Seattle is in negotiations with a developer to sell a string of properties in South Lake Union known as the Mercer Mega Block for $143.5 million, Mayor Jenny Durkan said Wednesday.
Alexandria Real Estate Equities, a firm known for developing life-science and technology campuses, submitted the leading offer for the property and has negotiated a memorandum of understanding for development of the property, officials said.
The 2.86-acre Mercer Mega Block consists of three parcels partly left over from the city’s reconfiguration of Mercer Street and has for years sat vacant as the city looked for a buyer. The land is steps away from Amazon’s headquarters in one of the nation’s hottest neighborhoods.
The much anticipated sale would be the highest-value sale of city property within Seattle, the mayor’s office said.
Alexandria said it envisions the property becoming a mixed-use health-science campus. The site is also set to include a 30,000-square-foot public community center, protected bike lane extensions and 175 affordable-housing units, officials said.
Affordable housing in particular has been a flashpoint in debates over how the city will leverage the properties. Durkan said $5 million of the sale would go to homelessness programs.
Alexandria is looking at an additional 190 market-rate units, officials said. The Mega Block can accommodate more than 1,300 apartments or 1 million square feet of commercial space.
“This is one of the most consequential property deals the city of Seattle has ever done, certainly in my lifetime,” Durkan said at a press briefing last week.
The mayor’s office said it plans to use $78.2 million of the sale for housing purposes, such as acquiring property for affordable development and providing loans for the construction of accessory dwelling units, such as backyard cottages and mother-in-law apartments.

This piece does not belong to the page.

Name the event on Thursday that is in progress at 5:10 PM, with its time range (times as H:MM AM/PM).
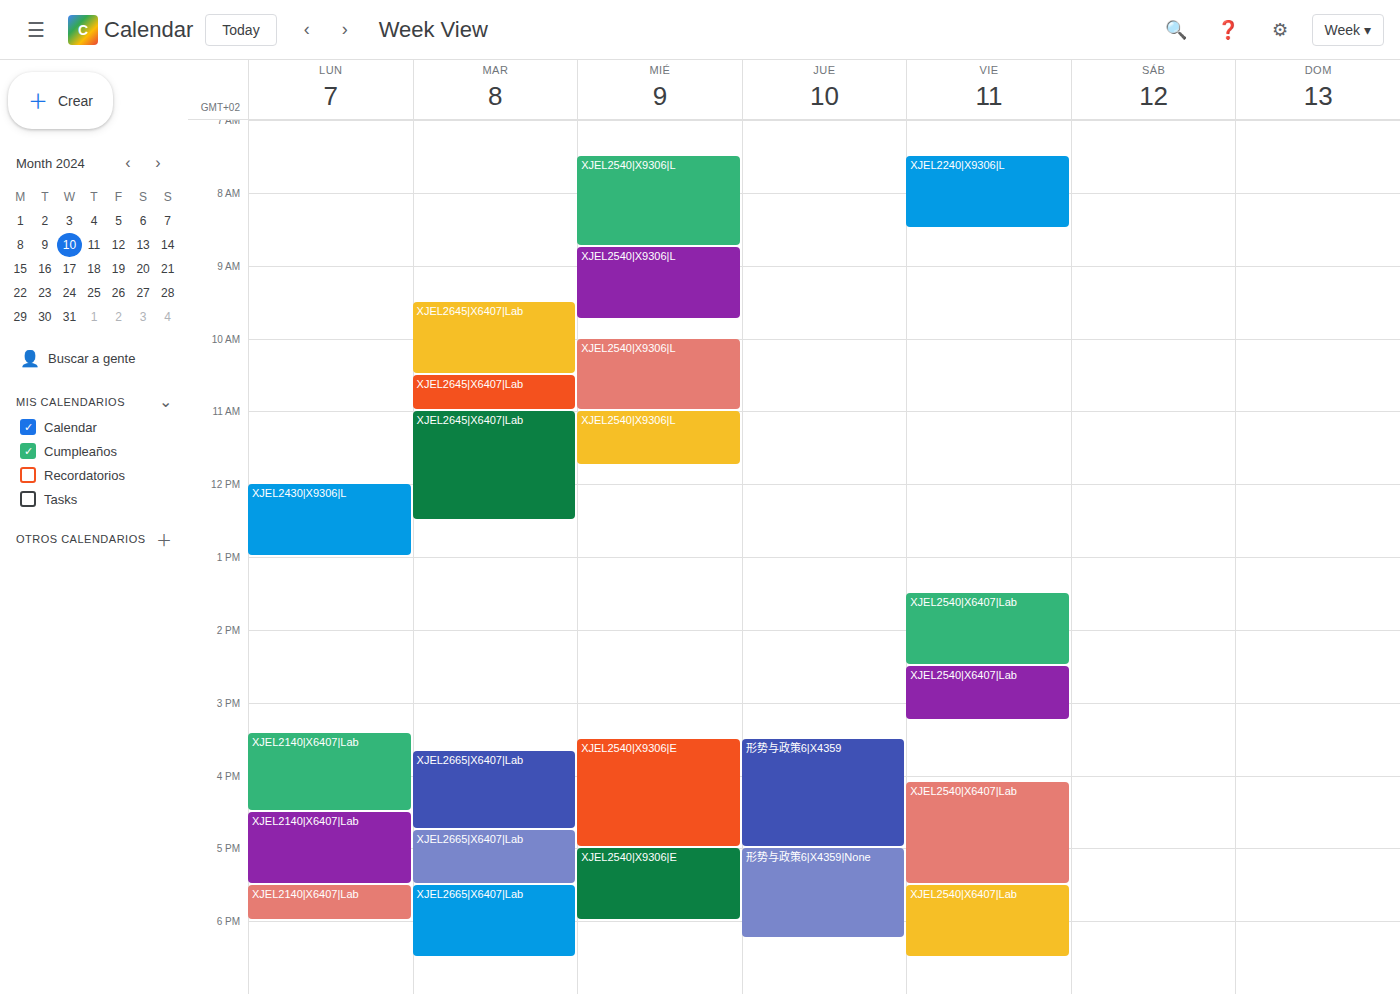
"形势与政策6|X4359|None", 5:00 PM to 6:15 PM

Meanwhile, the office said $25.9 million will go toward transportation projects and $29.1 million will help repay loans borrowed from different city departments for such projects as the Mercer Corridor and South Lake Union streetcar.
The Human Services Department will use the onetime contribution of $5 million to invest in homeless services, while the remaining $5.3 million in proceeds will cover transaction costs like escrow expenses and title reports, the city says.
Alexandria will also make a Mandatory Housing Affordability payment for the development.
Laura Loe, founder of activist group Share The Cities, said the city could have been more transparent during negotiations, but that the deal is still something for Seattle to be proud of.
“Overall, it’s a win,” Loe said. “It’s a win for Seattle and it’s a win in terms of acknowledging the complexity of our housing crisis … None of the money is enough, but designating that the pots of money should be spent [this] way … teaches people that all of these are ways to solve the housing crisis.”
Alexandria has historically focused on real-estate projects involving life science, health, technology and agriculture, including a series of projects around Eastlake. Tenants there include the Celgene Corporation, Gilead Sciences and the University of Washington, according to Alexandria’s website.
After a process that narrowed down seven initial proposals for the Mercer site, Alexandria made a best and final offer that “pretty much moved their (initial) price up about 40 percent,” said Steven Shain, with the city’s budget office. “We selected them and we entered into an exclusive negotiating agreement … in February.”
Per the city’s timeline, a vote by the City Council’s Sustainability and Transportation Committee is expected in early September and a full council vote is expected Sept. 16 before the mayor would potentially sign the legislation later that month.
If everything passes, the city expects the transaction could close next year and construction could begin later that year or in 2021.